三上直樹先生著、工学社『「Armマイコン」プログラムで学ぶデジタル信号処理

vowelBuildなお、上記で使用されているサンプルプログラムは、Arm社のMbed Webコンパイラ環境にて公開されています。Mbed環境にログイン(要無料登録)すれば誰でも参照することが可能です。

今回からは、応用ということでソースコードの分量が大分増えました。どのくらいメモリを消費するのかちょっと「楽しみ」だったのですが、大したことはありませんでした。左はMbed環境でのビルド結果です。まだまだメモリは余裕。STM32F446RE 流石だな。

また今回は、マイコン側のプログラムに初めてUI?が登場します。といって、USBシリアルポートから一文字受信するだけなのですが。発音可能な5つの母音、ア、イ、ウ、エ、オを指定するための a i u e o の5文字と発音停止を指示するキャリッジ・リターンの6つを仮想シリアル端末から入力することができます。接続は9600ボー。実際に動かしているところはこんな感じ。

VowelSynthUI

「あ」の出力信号

まずは時間波形から。これみて「あ」の音だとは分かりませんが、次に出てくる「い」の時間波形などと比べると明らかに違っていることが分かります。

a_tim

続いてFFTをかけてスペクトルを観察してみます。ナイキスト周波数の5kHzまでです。
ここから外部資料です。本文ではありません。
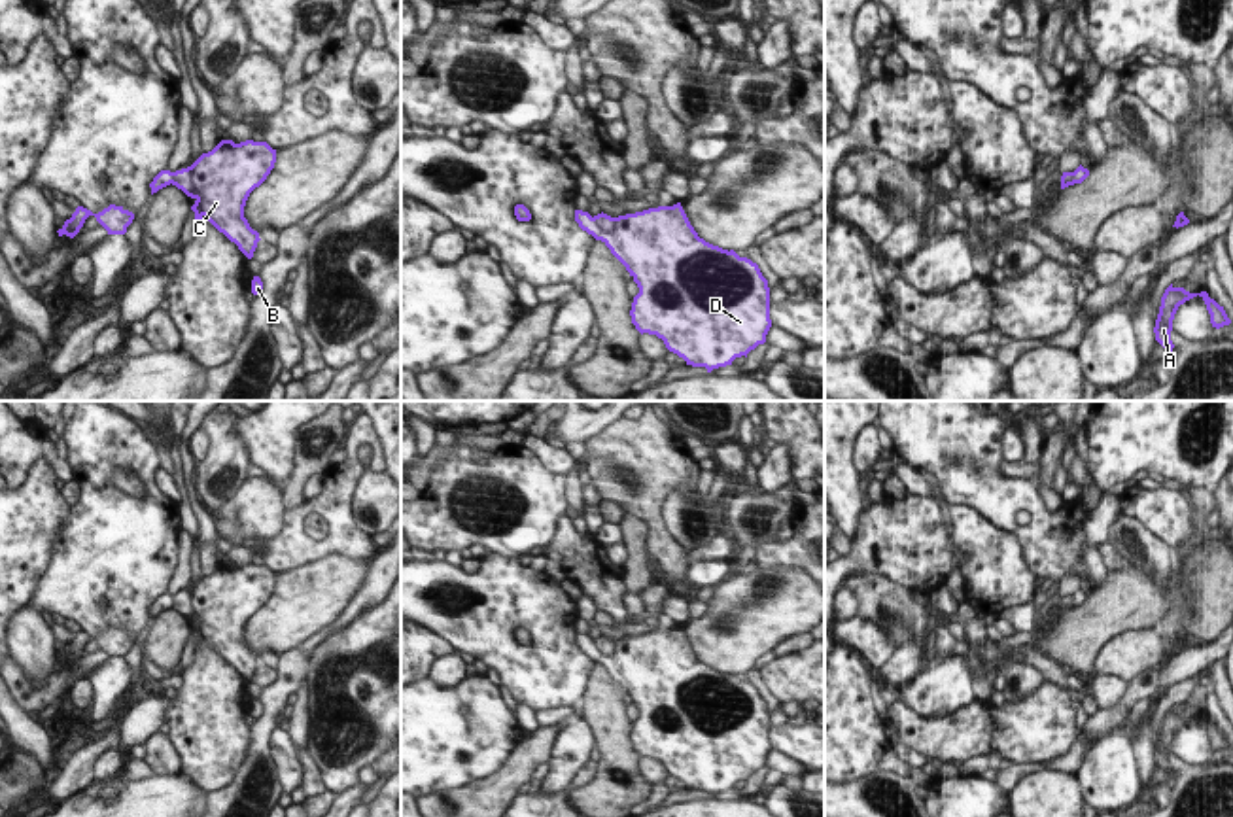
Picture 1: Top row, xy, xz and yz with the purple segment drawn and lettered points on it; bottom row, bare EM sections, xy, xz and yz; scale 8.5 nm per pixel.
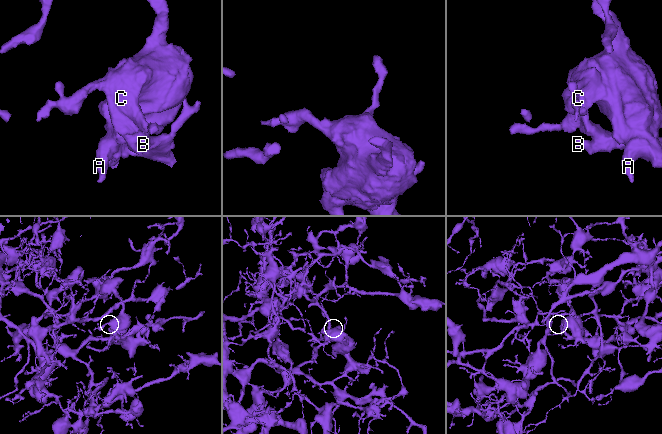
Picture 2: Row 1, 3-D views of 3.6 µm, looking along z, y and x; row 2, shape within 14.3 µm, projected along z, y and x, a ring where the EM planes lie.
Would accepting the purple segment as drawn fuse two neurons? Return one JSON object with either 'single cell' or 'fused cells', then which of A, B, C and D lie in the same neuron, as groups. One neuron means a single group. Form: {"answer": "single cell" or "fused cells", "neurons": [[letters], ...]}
{"answer": "fused cells", "neurons": [["A", "C", "D"], ["B"]]}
「あ」のフォルマント周波数は、F1=654Hz、F2=1060Hz、F3=2375Hzとのことです。確かにその付近にピークがあるように見えます。

a_fft
折角なので、スペクトログラムもかけてみました。ここでは4kHzまでとってます。冒頭のアイキャッチ画像に、ア、イ、ウ、エ、オ全てのスペクトログラムを並べた画像を掲げたものを見ると分かりますが、アとオが似ていて、イとエも似ている感じがします(勝手な感想です。)

a_spc

「い」の出力信号

先ほど述べたとおり、「い」の時間波形は「あ」とは大分違います。こんな感じ。

i_tim
FFTは以下です。「い」のフォルマント周波数は、F1=302Hz、F2=2057Hz、F3=3004Hzとのことです。その付近にピークがあるのがハッキリ見えているように思います。

i_fft
ついでのスペクトログラムです。一音だけだとフラットでツマラナイですが、複数の音を鳴らすと結構面白いグラフになります。しかし、片手で仮想シリアル端末を操作して、片手でスペクトログラムを操作しようとしたですが、うまく行かずできませんでした。また今度かね。

i_spc

「う」の出力信号

「あ」ほど複雑ではないし、「い」ほど単純でもない「う」の時間波形がこちら。

u_tim
FFTです。「う」のフォルマント周波数は、F1=375Hz、F2=1208Hz、F3=2165Hzとのことです。確かに、その付近にピークがあるみたい。

u_fft

スペクトログラムがこちら。

u_spc

「え」の出力信号

「え」の時間波形は、かなりトゲトゲしていて「い」とは違う感じです。

e_tim「え」のフォルマント周波数は、F1=541Hz、F2=1784Hz、F3=2452Hzとのことです。

e_fft
こうしてスペクトログラムにしてみると「い」と似ている感じがしてきます(ホントか?)

e_spc

「お」の出力信号

最後に「お」の時間波形です。トゲトゲしている感じは「あ」や「え」に似ている?

o_tim
「お」のフォルマント周波数は、F1=458Hz、F2=807Hz、F3=2379Hzとのことです。一応、それらしいピークはある。F2はちょっと弱い感じだけど。

o_fft
「お」のスペクトログラムが以下に。スペクトログラムにすると「あ」に似ているのだよな。。。

o_spc
一応、5つの母音全てを「見て」みました。しかし、音声であります。音で聞きたいもんです。大分前に作ったスピーカアンプを探しだし、次回は「音」で聞いてみたいです。やはり「音」を聞かないと納得いかないものね。